▶ The task: Edit the records from the first line through the line containing "Google Chrome", changing "Deseleziona" to "Disattiva" and keeping everything else the same. Give back only those lines.

▶ Data to use:
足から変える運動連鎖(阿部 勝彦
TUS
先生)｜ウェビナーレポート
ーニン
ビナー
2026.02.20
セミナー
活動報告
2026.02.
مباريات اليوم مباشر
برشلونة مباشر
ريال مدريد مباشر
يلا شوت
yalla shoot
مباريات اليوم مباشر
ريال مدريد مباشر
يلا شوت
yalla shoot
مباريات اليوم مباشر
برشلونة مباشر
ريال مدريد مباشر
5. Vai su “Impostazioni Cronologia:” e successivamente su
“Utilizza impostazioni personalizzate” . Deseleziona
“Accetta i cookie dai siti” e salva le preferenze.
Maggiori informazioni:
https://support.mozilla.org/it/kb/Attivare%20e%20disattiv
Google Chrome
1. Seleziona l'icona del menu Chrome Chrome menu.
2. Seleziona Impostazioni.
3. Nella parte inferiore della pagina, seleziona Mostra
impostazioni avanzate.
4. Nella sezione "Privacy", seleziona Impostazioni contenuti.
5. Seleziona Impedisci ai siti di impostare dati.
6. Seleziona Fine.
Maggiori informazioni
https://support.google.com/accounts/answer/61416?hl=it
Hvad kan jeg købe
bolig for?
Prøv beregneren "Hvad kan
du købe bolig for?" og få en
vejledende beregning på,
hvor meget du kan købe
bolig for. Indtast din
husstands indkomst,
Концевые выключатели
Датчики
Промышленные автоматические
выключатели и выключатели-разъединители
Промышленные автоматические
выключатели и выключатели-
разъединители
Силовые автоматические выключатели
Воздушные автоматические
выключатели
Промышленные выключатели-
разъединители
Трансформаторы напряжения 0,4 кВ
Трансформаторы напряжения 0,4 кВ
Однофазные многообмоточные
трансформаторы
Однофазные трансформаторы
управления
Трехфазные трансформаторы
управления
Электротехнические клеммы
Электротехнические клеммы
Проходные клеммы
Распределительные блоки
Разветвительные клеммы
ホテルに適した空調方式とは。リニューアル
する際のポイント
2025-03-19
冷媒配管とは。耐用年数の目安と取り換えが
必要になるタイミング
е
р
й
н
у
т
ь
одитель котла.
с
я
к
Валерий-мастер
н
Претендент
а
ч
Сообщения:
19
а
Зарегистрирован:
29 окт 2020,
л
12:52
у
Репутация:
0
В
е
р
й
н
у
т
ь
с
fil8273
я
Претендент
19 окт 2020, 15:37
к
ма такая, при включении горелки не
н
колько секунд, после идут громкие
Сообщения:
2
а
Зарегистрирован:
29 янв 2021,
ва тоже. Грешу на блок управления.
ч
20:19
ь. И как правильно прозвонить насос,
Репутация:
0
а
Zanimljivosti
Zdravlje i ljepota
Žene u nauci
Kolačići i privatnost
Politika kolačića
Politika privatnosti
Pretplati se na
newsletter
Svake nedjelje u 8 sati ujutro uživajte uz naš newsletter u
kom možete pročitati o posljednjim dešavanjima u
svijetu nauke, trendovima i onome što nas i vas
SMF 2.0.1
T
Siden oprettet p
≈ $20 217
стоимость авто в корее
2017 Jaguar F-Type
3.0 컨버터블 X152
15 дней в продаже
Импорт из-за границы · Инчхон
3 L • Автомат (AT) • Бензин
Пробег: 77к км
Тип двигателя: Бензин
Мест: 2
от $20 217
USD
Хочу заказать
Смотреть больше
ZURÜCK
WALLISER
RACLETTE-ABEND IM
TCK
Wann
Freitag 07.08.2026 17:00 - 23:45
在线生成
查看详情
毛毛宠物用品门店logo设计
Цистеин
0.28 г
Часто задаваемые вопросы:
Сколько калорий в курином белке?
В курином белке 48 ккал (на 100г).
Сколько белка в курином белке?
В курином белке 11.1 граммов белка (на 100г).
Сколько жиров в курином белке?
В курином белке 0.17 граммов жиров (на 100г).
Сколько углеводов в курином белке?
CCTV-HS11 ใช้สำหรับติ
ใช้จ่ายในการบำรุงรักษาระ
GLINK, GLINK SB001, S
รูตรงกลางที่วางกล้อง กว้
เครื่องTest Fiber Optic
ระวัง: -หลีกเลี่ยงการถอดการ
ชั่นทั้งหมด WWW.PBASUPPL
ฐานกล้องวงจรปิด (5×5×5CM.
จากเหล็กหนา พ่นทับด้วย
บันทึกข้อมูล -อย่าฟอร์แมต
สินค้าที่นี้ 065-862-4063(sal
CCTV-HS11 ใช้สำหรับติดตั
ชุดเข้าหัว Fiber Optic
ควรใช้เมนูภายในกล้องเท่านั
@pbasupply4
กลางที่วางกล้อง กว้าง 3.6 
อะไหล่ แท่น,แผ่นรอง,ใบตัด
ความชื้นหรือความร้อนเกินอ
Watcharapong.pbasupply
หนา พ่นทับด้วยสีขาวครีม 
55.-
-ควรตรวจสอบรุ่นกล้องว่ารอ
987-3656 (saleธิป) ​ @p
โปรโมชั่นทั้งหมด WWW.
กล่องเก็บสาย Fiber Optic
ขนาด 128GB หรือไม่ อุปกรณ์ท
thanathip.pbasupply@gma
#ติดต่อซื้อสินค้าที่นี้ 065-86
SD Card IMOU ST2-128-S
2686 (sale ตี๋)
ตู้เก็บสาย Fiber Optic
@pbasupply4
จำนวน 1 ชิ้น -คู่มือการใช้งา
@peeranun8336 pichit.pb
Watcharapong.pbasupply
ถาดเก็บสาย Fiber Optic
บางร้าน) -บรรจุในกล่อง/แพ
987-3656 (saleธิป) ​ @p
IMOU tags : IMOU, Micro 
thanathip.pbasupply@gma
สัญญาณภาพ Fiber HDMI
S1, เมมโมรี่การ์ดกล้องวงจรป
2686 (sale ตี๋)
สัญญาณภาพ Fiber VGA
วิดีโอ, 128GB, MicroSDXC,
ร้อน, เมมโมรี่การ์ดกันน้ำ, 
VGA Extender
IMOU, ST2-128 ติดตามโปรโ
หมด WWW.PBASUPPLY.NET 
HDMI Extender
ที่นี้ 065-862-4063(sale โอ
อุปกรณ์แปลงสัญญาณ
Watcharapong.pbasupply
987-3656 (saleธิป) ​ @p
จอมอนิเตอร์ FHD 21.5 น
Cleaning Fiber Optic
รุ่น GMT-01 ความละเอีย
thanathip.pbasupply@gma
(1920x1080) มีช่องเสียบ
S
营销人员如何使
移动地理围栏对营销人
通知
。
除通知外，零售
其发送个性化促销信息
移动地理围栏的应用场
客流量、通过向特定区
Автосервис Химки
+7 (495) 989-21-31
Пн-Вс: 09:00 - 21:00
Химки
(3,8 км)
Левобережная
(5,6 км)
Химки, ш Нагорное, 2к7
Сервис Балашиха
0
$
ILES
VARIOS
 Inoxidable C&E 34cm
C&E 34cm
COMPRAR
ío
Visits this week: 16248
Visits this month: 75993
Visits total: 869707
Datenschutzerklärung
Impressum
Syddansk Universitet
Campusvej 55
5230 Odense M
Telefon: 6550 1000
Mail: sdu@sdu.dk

▶ Response:
足から変える運動連鎖(阿部 勝彦
TUS
先生)｜ウェビナーレポート
ーニン
ビナー
2026.02.20
セミナー
活動報告
2026.02.
مباريات اليوم مباشر
برشلونة مباشر
ريال مدريد مباشر
يلا شوت
yalla shoot
مباريات اليوم مباشر
ريال مدريد مباشر
يلا شوت
yalla shoot
مباريات اليوم مباشر
برشلونة مباشر
ريال مدريد مباشر
5. Vai su “Impostazioni Cronologia:” e successivamente su
“Utilizza impostazioni personalizzate” . Disattiva
“Accetta i cookie dai siti” e salva le preferenze.
Maggiori informazioni:
https://support.mozilla.org/it/kb/Attivare%20e%20disattiv
Google Chrome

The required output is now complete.